Welbourn came into the league playing guard and his talents are better suited for the position. Dunn has been among the best blocking tight ends in the league in this decade.
Both players have had disastrous seasons. Welbourn has struggled for 15 games. Dunn’s productivity as a blocker has dropped considerably. It’s two of the major factors that have the Chiefs last in the NFL in rushing.
Welbourn is 31 and Dunn is 34. It’s hard to see them playing beyond Sunday’s game against the Jets. They certainly will not play any more games for the Chiefs.
Edwards wants a younger team, guys that have talent and a future. And, he’s willing to put his job on the line for it, because young players make mistakes. That sometimes can cost a team a game. That’s why many coaches are reluctant to put young players on the field.
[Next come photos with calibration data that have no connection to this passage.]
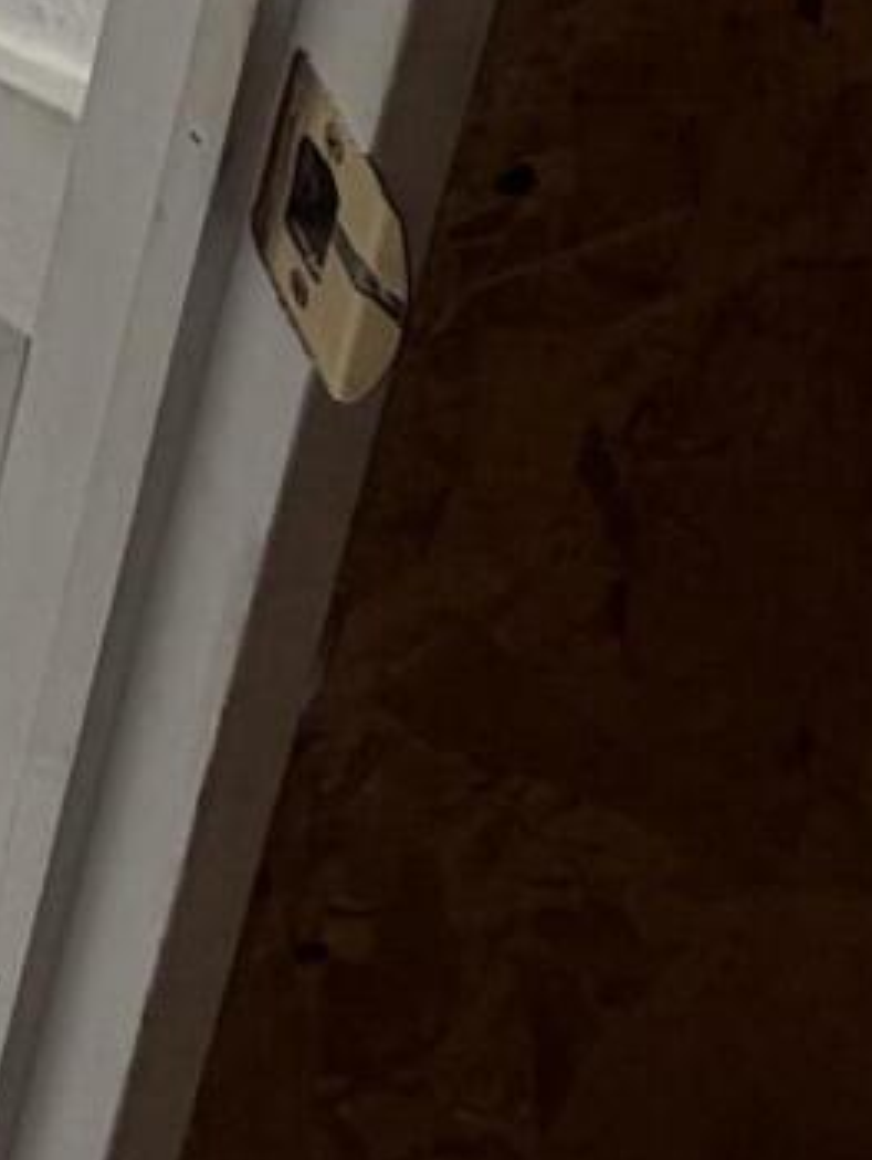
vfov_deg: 16.4
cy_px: -1342
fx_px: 2684
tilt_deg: -17.7
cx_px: -1270
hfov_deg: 13.3
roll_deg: -0.7
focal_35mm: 80
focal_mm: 2.22
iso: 25
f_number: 2.2
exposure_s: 1/120
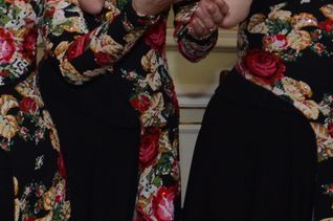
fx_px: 2928
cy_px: -26
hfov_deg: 6.5
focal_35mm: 317
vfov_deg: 4.3
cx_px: -20
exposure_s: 1/250
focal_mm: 48
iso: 800
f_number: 4.8
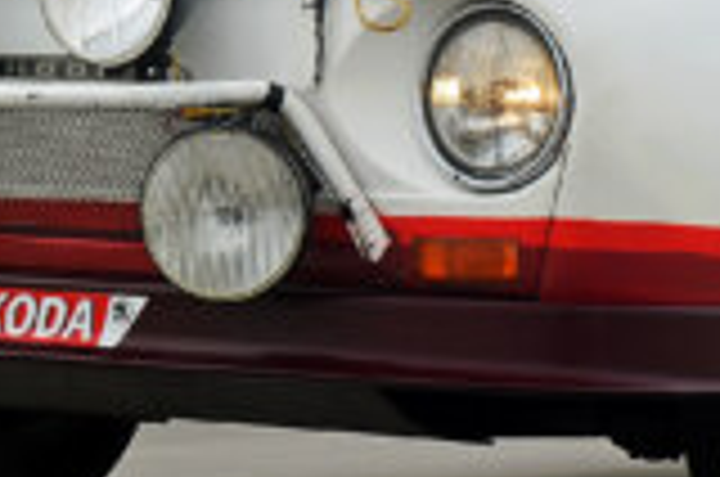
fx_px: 4160
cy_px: -40
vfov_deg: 6.5
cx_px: 396
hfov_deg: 9.9
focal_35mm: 208
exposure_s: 1/50
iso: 100
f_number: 10
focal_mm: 29
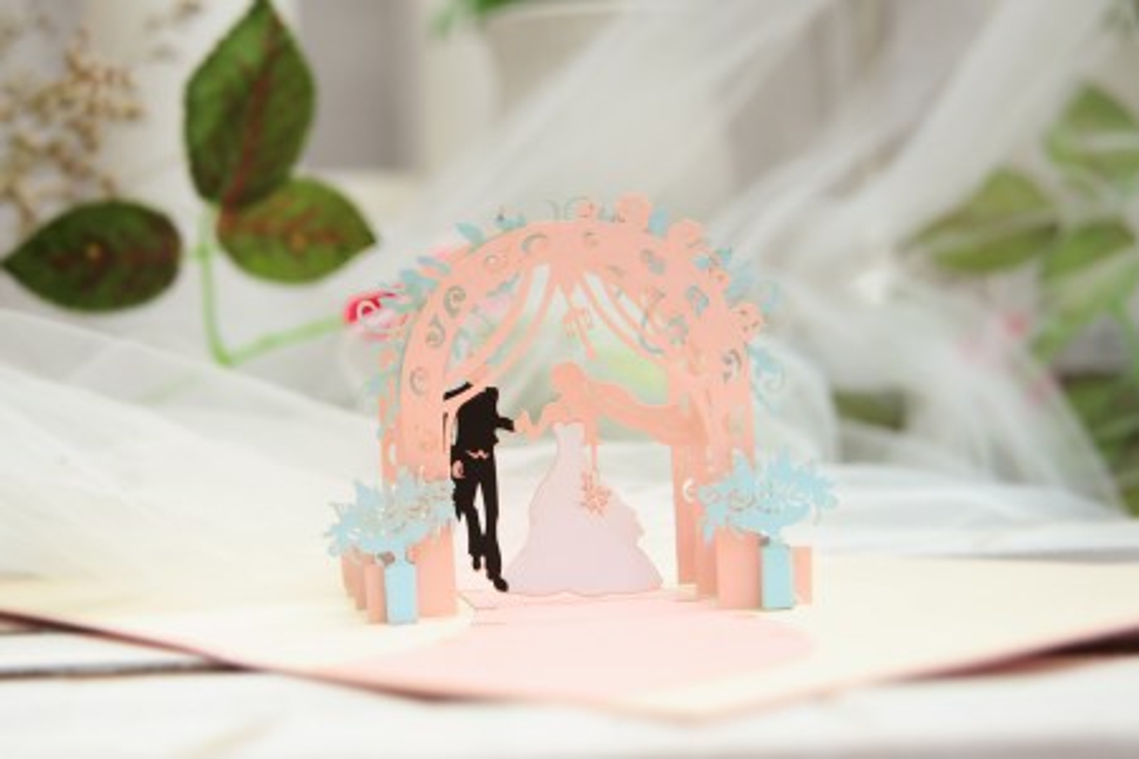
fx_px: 1645
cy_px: 380
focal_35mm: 52
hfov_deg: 38.2
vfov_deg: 26.0
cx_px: 570
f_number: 4
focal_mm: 52
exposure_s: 1/640
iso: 200
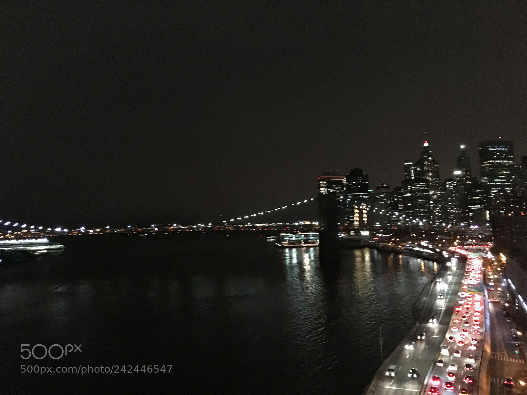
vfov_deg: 48.2
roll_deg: +1.9
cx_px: 264
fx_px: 442
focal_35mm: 29
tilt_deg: +3.3
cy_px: 198
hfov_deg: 61.7
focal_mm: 4.15
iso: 800
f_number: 2.2
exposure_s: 1/15
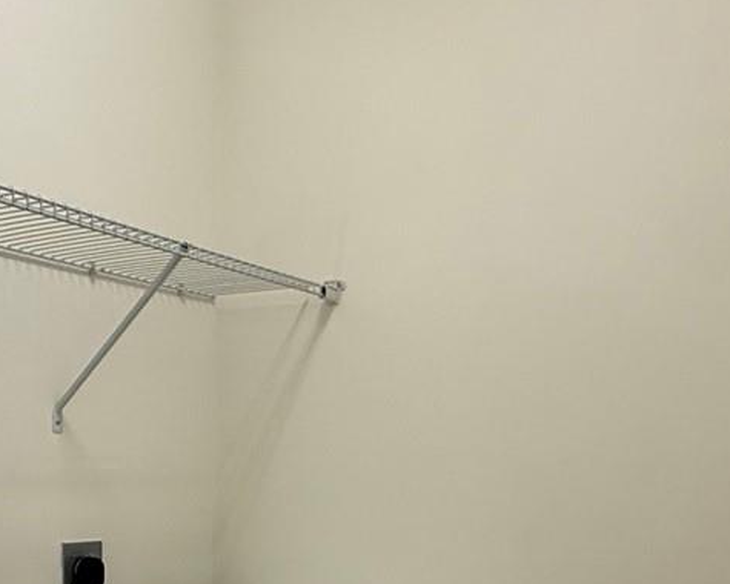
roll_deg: -1.7
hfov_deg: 40.1
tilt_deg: -6.5
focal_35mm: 46
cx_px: 286
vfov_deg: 30.7
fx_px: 994
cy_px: 567
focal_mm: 2.22
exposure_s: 1/120
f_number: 2.2
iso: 200
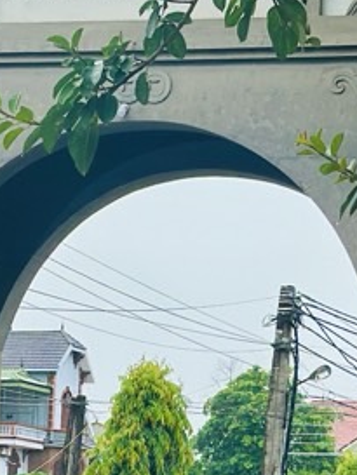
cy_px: 393
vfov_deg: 10.9
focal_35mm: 180
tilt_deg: +4.6
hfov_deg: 8.2
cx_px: 99
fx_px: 2473
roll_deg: -2.2
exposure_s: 1/2160
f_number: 1.78
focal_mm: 6.86
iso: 80
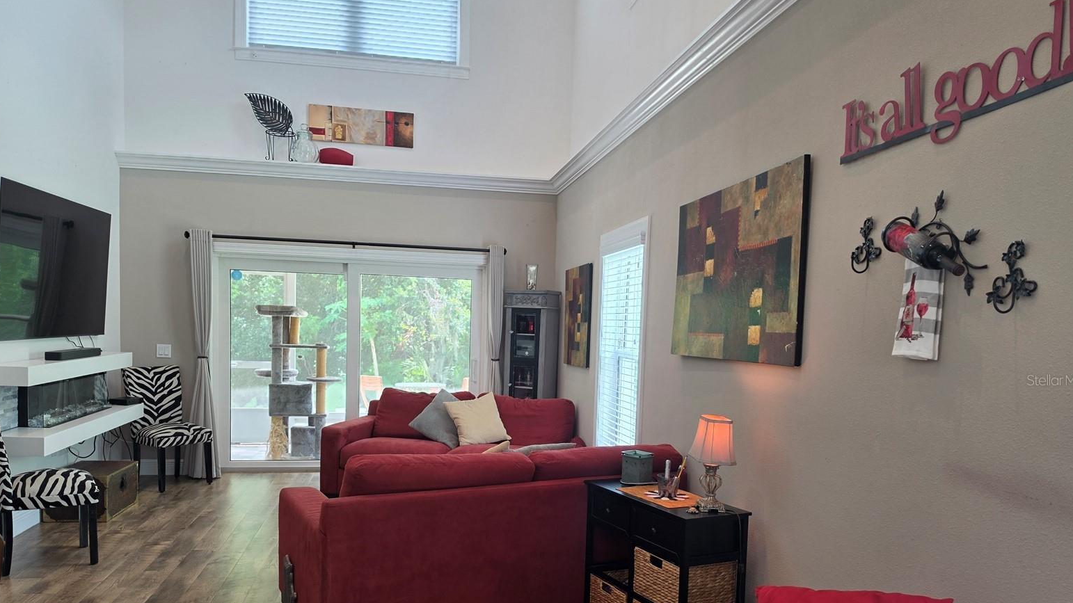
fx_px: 740
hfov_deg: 71.9
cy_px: 380
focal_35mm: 26
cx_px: 536
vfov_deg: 44.0
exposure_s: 1/120
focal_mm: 6.5
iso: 64
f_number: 1.4
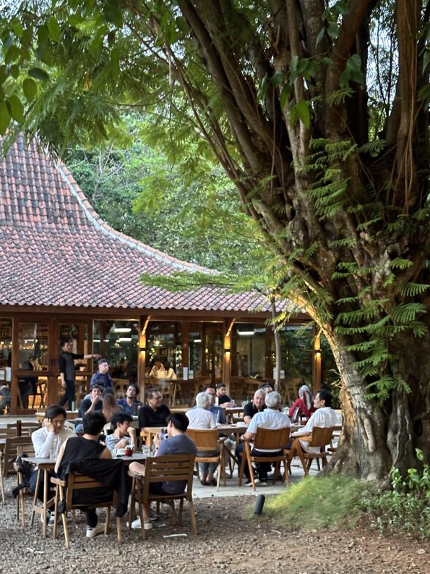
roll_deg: +0.2
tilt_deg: +3.2
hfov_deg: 23.6
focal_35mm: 62
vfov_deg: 31.2
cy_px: 292
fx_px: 1027
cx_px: 257
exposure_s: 1/33
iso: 400
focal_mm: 6.86
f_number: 1.78
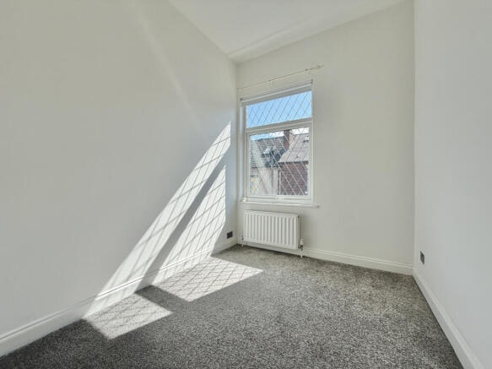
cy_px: 184
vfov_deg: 85.7
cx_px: 246
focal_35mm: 14
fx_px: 199
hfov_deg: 102.1
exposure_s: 1/254
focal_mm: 2.22
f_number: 2.2
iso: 40
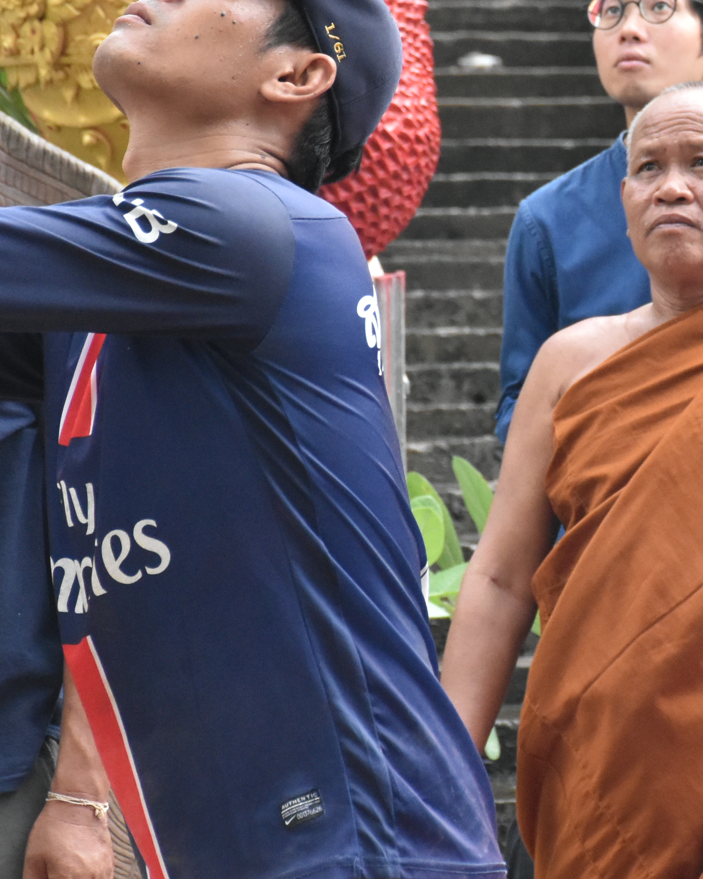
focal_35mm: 327
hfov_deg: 4.7
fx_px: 8509
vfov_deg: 5.9
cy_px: 297
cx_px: 837
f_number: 8
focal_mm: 95
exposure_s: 1/1000
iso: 2500
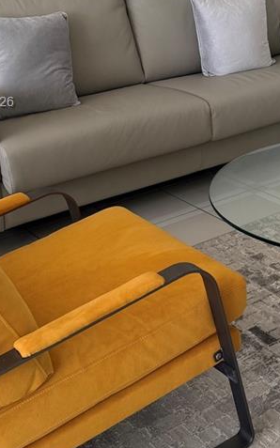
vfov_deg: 31.3
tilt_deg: -15.7
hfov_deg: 19.8
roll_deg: +0.9
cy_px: 103
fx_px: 782
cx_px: 263
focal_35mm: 64
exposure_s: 1/121
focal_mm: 6.76
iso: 80
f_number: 1.78
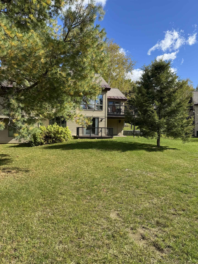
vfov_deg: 71.6
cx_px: 99
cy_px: 132
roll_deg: -1.1
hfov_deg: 56.8
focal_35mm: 24
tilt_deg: -0.5
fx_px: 183
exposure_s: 1/2604
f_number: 1.78
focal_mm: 6.76
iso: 80
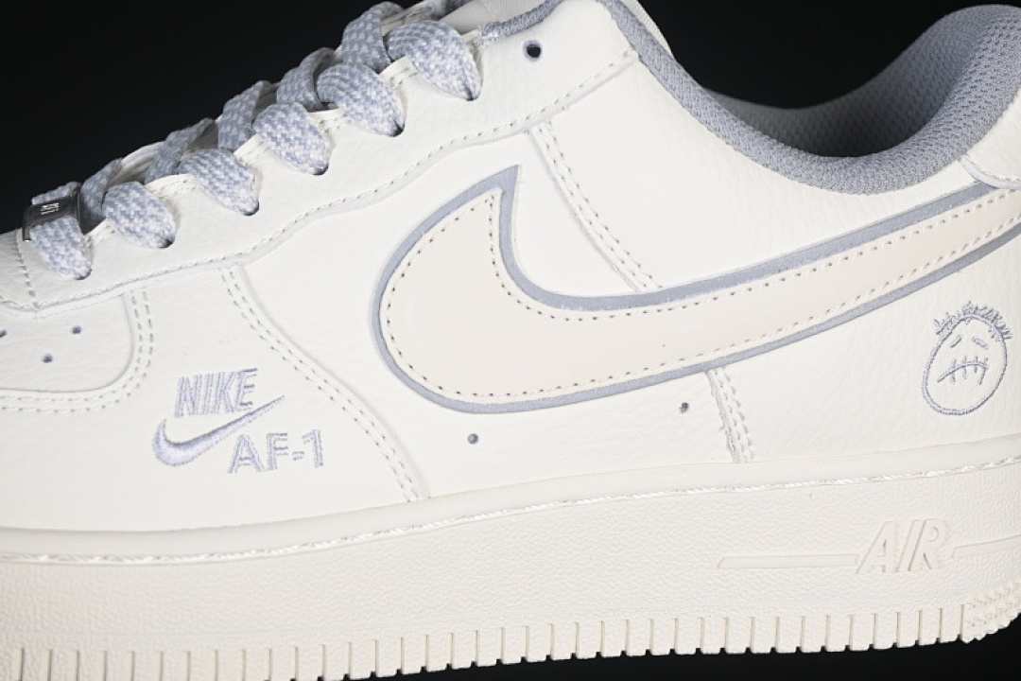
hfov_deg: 27.0
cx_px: 510
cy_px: 340
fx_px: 2127
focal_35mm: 75
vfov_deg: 18.2
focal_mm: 50
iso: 160
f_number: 7.1
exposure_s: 1/80
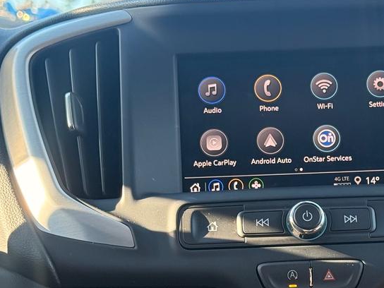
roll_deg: +0.8
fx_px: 1254
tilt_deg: -6.3
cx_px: 259
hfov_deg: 17.4
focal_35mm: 113
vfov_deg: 13.0
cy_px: 267
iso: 200
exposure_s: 1/197
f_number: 1.78
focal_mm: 6.76
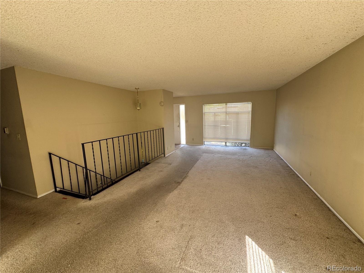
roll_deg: +1.5
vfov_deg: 85.7
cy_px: 136
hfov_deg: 102.1
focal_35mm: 14
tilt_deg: -9.6
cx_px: 182
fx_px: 147
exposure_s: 1/99
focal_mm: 2.22
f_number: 2.2
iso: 160
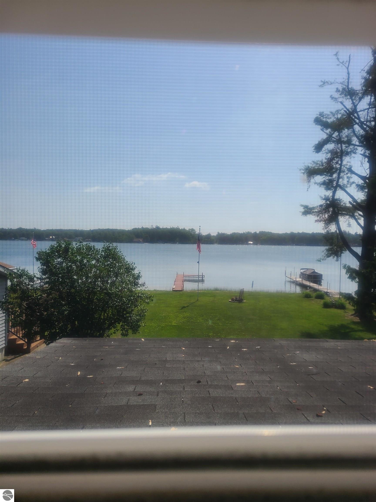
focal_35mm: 26
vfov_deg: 67.3
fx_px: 377
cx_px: 188
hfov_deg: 53.1
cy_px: 251
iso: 40
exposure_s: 1/3788
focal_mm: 5.4
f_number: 1.8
Herm is willing to put up with the mistakes, as long as they lead the player to better performances through his experience.
A younger roster will stay together longer, and that’s important as well for Edwards; he constantly talks of building a team that will stand the test of time, not just challenge one year and fade away the next.
Now understand this, he doesn’t want a roster of nothing but 22-year olds. He’d like something close to what the Green Bay Packers have right now. The Packers started the season as the youngest team in the league, despite the fact their quarterback is 38, their starting tackles are 30 and 31 and their starting cornerbacks are 31 and 33.
That combination seems to be working pretty well for the Packers right now.